Le Pays de Serres fait partie des 151 zones françaises en rouge sur la carte des **déserts médicaux**. Dans le cadre d’un **plan de lutte national**, un premier médecin va s’installer pour quatre jours à la Maison médicale de Montaigu-de-Quercy.
« Il n’y a plus qu’un médecin à la Maison médicale de Montaigu, l’autre est parti en retraite comme ses deux collègues de Lauzerte, Cazes-Mondenard n’en a plus et il en reste un qui exerce à mi-temps à Bourg-de-Visa. » Claude Véril, **président de la communauté de communes du Pays de Serres en Quercy** et maire de Belvèze a vite fait les comptes. Depuis plusieurs mois, avec le pharmacien de la commune, il se bat pour trouver la **perle rare** dans un bassin de 8,400 habitants répartis dans 22 communes.
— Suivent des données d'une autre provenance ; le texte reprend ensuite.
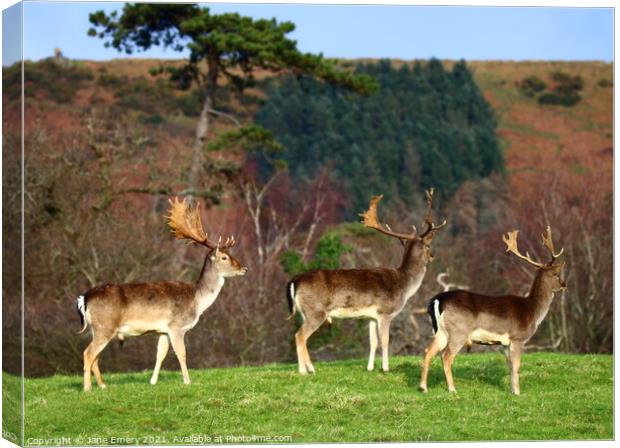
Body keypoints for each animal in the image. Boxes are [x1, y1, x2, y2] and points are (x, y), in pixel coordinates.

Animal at [78, 198, 248, 390]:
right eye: (224, 257)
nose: (244, 268)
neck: (196, 300)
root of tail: (84, 298)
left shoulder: (163, 330)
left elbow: (160, 354)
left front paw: (152, 381)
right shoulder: (177, 326)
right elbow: (181, 353)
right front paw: (187, 381)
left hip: (98, 328)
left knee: (95, 357)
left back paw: (103, 386)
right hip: (105, 326)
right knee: (88, 353)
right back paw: (87, 389)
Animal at [286, 189, 446, 374]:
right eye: (427, 246)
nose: (432, 256)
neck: (404, 285)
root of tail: (294, 281)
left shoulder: (370, 316)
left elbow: (373, 341)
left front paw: (369, 368)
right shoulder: (385, 312)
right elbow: (385, 340)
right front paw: (385, 368)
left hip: (305, 312)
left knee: (300, 335)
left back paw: (309, 368)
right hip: (316, 311)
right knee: (300, 335)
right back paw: (305, 370)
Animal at [418, 226, 564, 394]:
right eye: (556, 274)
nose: (564, 285)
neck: (532, 310)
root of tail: (438, 300)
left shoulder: (505, 343)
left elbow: (509, 366)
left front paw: (512, 391)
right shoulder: (517, 337)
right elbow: (516, 366)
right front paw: (518, 393)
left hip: (441, 331)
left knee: (428, 351)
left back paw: (423, 387)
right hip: (459, 331)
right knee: (446, 356)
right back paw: (452, 389)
Un besoin si **prégnant** que l’intercommunalité a été retenue dans les 151 zones prioritaires du **plan de solidarité territoriale** avec l’objectif de bénéficier, sur la base du volontariat, d’un médecin remplaçant pour quelques jours par mois. Après plusieurs mois d’attente, l’**Agence Régionale de Santé** a informé le président de la communauté qu’un médecin était **candidat** pour exercer quatre jours durant à la Maison de santé de Montaigu-de-Quercy, du lundi 27 au jeudi 30 octobre inclus.
« Faire de l’humanitaire en France »
Le Dr Matthieu Guilhem, associé à un autre médecin dans un cabinet à Sète, a décidé de se lancer dans cette aventure avec un certain **enthousiasme**. « On m’a dit que j’avais été le premier à m’inscrire en France. Je devais commencer une première mission à Lodève, mais il n’y avait pas les locaux nécessaires. Pour mon cabinet de Sète, je suis en contact avec une remplaçante et si cela ne se fait pas, je fermerai… »
Le médecin, qui a loué une maison pour quatre jours et a prévu de venir avec sa femme et ses deux enfants, a bien conscience « d’**essuyer les plâtres** ». « Dans la forme actuelle, ce n’est pas très attractif (les médecins touchent une **indemnité de 200 €** par jour en plus de leurs honoraires, ndlr), mais c’est le début d’un processus. J’ai toujours voulu faire de l’**humanitaire** en France. Je ne comprends pas que des collègues aillent à l’étranger, alors que nombre de nos compatriotes n’ont pas accès à la médecine primaire. J’ai saisi cette opportunité. C’est une mission ponctuelle, mais je compte en faire plusieurs dans l’année pour découvrir d’autres régions, une autre campagne. »
« Des pistes pour février »
Devant les besoins, le Dr Guilhem ne devrait pas chômer, mais il est venu pour ça. « Je vais travailler comme à Sète du matin au soir. En théorie, je ne dois prendre que sur **rendez-vous** via un site internet de l’ARS. Je vais également communiquer sur **Doctolib**. Il y a une vraie **volonté** des acteurs locaux, notamment de Claude Véril et du pharmacien de Montaigu qui ont fait beaucoup d’efforts. »
Même si ce remplacement ne durera que quatre jours, le président de la communauté de communes, qui avait réagi favorablement à cette annonce, se réjouit de cette bouffée d’**oxygène** momentanée. « On avait eu tellement de promesses que je commençais à douter. C’est un bon début et j’ai déjà des pistes pour le mois de **février**. »
En conclusión, la instalación temporal de un médico en Montaigu-de-Quercy representa un rayo de esperanza para la comunidad de Pays de Serres, que enfrenta una crónica escasez de servicios médicos. La iniciativa no solo busca mejorar el acceso a la salud en el corto plazo, sino que también refleja un movimiento más amplio para construir un sistema de salud más accesible y equitativo en áreas que tradicionalmente han sido desatendidas. Esta acción podría ser el primer paso de un cambio significativo hacia la solución del problema de los déserts médicaux en Francia.